3/7/14

Inilah Pelanggaran UU Perdagangan Terhadap Konstitusi

(Analisis IGJ & IKAPPI terkait dengan UU Perdagangan- Telah dimuat dalam website IGJ www.igj.or.id)

Pengantar

Pengesahan Undang-undang Perdagangan oleh DPR RI bersama dengan Pemerintah pada dasarnya tidak mengubah wajah kolonialisme dari undang-undang perdagangan terdahulu. Hal ini karena pasal-pasal yang diatur dalam UU Perdagangan yang baru merupakan pengadopsian dari ketentuan perjanjian perdagangan internasional, yakni WTO. Ketentuan WTO merupakan suatu bentuk aturan neo-kolonialisme yang mendorong liberalisasi perdagangan sehingga mengakibatkan hilangnya kedaulatan Negara dalam mempertahankan kepentingan nasionalnya akibat komitmen yang diikatkannya. Oleh karena itu, UU perdagangan berpotensi melanggar Konstitusi. Berikut merupakan analisis IGJ mengenai pelanggaran UU Perdagangan terhadap Konstitusi:

RUU Perdagangan Tetap Liberal

RACHMI HERTANTI
Kepala Bidang Penelitian Strategis, Indonesia for Global Justice (IGJ)
(Ditulis ketika akan menyikapi pengesahan UU Perdagangan di DPR RI)

Sesaat sebelum pengumuman resmi pengunduran diri Gita Wirjawan sebagai Menteri Perdagangan pada 31 Januari yang lalu, DPR RI memastikan akan mengesahkan RUU perdagangan.

Substansi RUU Perdagangan diklaim telah berhasil dicapai dengan misi melindungi kepentingan nasional dari praktik liberalisasi perdagangan yang berjalan hari ini.

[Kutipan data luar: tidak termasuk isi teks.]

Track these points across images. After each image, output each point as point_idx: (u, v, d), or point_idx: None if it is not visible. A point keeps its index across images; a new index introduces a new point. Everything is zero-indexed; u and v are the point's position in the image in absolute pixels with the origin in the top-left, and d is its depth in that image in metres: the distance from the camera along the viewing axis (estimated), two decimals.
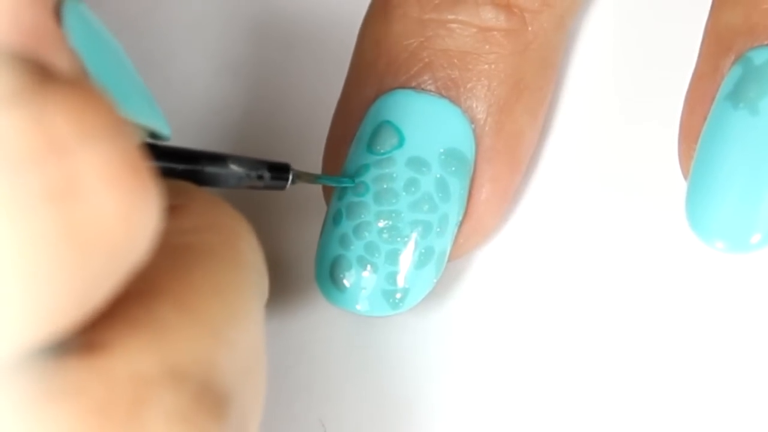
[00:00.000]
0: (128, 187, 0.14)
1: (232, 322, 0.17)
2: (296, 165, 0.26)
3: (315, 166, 0.25)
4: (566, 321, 0.25)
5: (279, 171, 0.22)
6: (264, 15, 0.28)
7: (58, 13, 0.17)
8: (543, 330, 0.25)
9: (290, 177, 0.22)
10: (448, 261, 0.24)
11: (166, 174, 0.20)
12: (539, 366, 0.25)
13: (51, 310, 0.14)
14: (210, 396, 0.16)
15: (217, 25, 0.29)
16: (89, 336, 0.15)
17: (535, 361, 0.25)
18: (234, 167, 0.21)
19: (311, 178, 0.23)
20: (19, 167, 0.13)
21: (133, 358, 0.15)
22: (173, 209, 0.18)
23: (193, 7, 0.29)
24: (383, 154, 0.24)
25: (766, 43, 0.22)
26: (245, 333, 0.18)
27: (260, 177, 0.22)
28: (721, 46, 0.23)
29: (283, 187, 0.22)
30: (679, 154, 0.24)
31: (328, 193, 0.25)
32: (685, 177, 0.23)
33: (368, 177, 0.24)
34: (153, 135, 0.20)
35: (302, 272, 0.25)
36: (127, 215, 0.14)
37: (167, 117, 0.26)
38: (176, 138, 0.27)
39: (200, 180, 0.21)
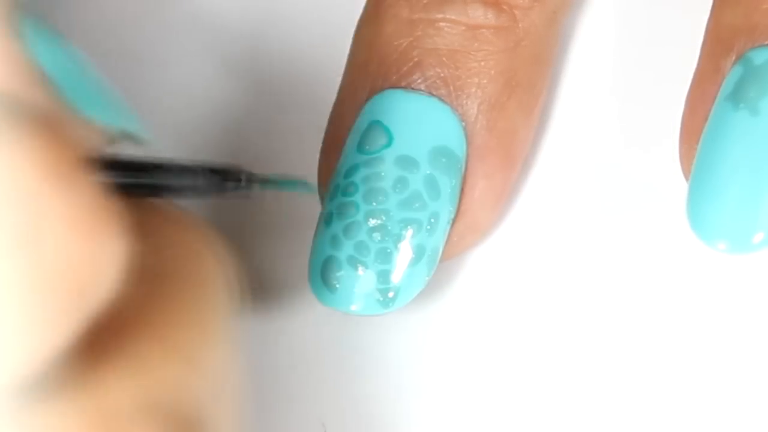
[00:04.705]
0: (93, 229, 0.14)
1: (203, 347, 0.17)
2: (294, 165, 0.26)
3: (312, 166, 0.25)
4: (564, 319, 0.25)
5: (226, 175, 0.20)
6: (263, 16, 0.28)
7: (14, 29, 0.17)
8: (542, 330, 0.25)
9: (242, 181, 0.21)
10: (444, 260, 0.24)
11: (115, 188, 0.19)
12: (540, 367, 0.25)
13: (17, 354, 0.14)
14: (184, 427, 0.16)
15: (217, 25, 0.29)
16: (63, 373, 0.15)
17: (535, 361, 0.25)
18: (169, 176, 0.19)
19: (270, 182, 0.21)
20: None
21: (107, 392, 0.16)
22: (141, 230, 0.18)
23: (193, 7, 0.29)
24: (372, 153, 0.24)
25: (766, 43, 0.22)
26: (215, 355, 0.18)
27: (208, 185, 0.20)
28: (722, 46, 0.23)
29: (237, 193, 0.21)
30: (680, 155, 0.24)
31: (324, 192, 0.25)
32: (686, 177, 0.23)
33: (357, 177, 0.24)
34: (134, 141, 0.19)
35: (302, 272, 0.25)
36: (92, 257, 0.14)
37: (166, 117, 0.26)
38: (175, 138, 0.28)
39: (147, 191, 0.19)
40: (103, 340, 0.16)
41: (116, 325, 0.16)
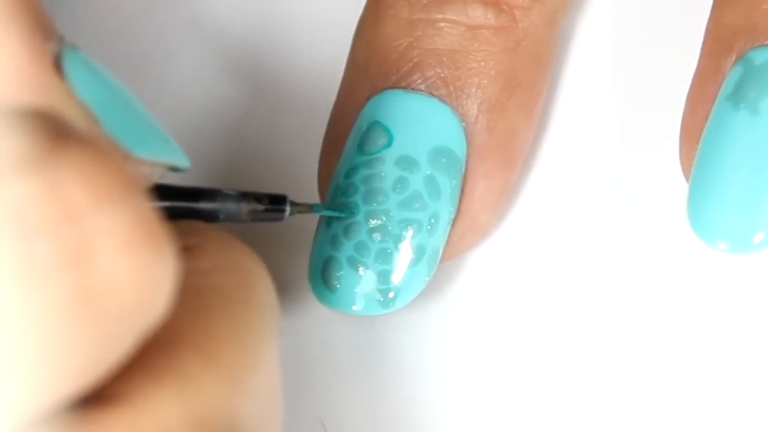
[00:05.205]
0: (142, 250, 0.14)
1: (251, 368, 0.17)
2: (294, 166, 0.26)
3: (312, 166, 0.25)
4: (564, 320, 0.25)
5: (276, 203, 0.22)
6: (263, 17, 0.28)
7: (58, 66, 0.17)
8: (542, 330, 0.25)
9: (287, 208, 0.22)
10: (444, 260, 0.24)
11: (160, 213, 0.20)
12: (540, 367, 0.25)
13: (66, 374, 0.14)
14: None
15: (217, 25, 0.29)
16: (112, 388, 0.15)
17: (535, 361, 0.25)
18: (230, 202, 0.21)
19: (307, 208, 0.23)
20: (32, 235, 0.13)
21: (157, 409, 0.16)
22: (188, 249, 0.18)
23: (192, 7, 0.29)
24: (372, 154, 0.24)
25: (766, 43, 0.22)
26: (263, 376, 0.18)
27: (257, 210, 0.21)
28: (722, 46, 0.23)
29: (280, 219, 0.22)
30: (681, 155, 0.24)
31: (324, 193, 0.25)
32: (687, 178, 0.23)
33: (357, 177, 0.24)
34: (171, 168, 0.20)
35: (302, 272, 0.25)
36: (142, 278, 0.14)
37: (166, 118, 0.26)
38: (175, 139, 0.27)
39: (195, 217, 0.21)
40: (153, 357, 0.16)
41: (166, 343, 0.16)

Padahal dalam perjalanannya, liberalisasi perdagangan telah menimbulkan dampak buruk bagi perekonomian nasional, khususnya bagi petani, nelayan, buruh, dan usaha mikro.

Secara multilateral, Indonesia telah terikat dengan World Trade Organization (WTO) sejak tahun 1995, dan diperkuat kembali dengan politik pencitraan yang dilakukan Gita dengan menyepakati Paket Bali WTO pada Desember 2013 yang lalu di Bali.

Sedang pada level regional, ASEAN Free Trade Area (AFTA) telah menjadi komitmen liberalisasi perdagangan Indonesia di ASEAN sejak 1996. Komitmen ini diperluas dengan pemantapan Integrasi Ekonomi ASEAN (ASEAN Economic Community) yang akan diimplementasikan pada 2015 nanti. Namun, sebelum AEC liberalisasi perdagangan juga telah berjalan antara enam negara mitra ekonomi ASEAN yang diikatkan secara bilateral oleh Indonesia, yakni kerja sama dengan Jepang, China, India, Korea, Australia, dan New Zealand.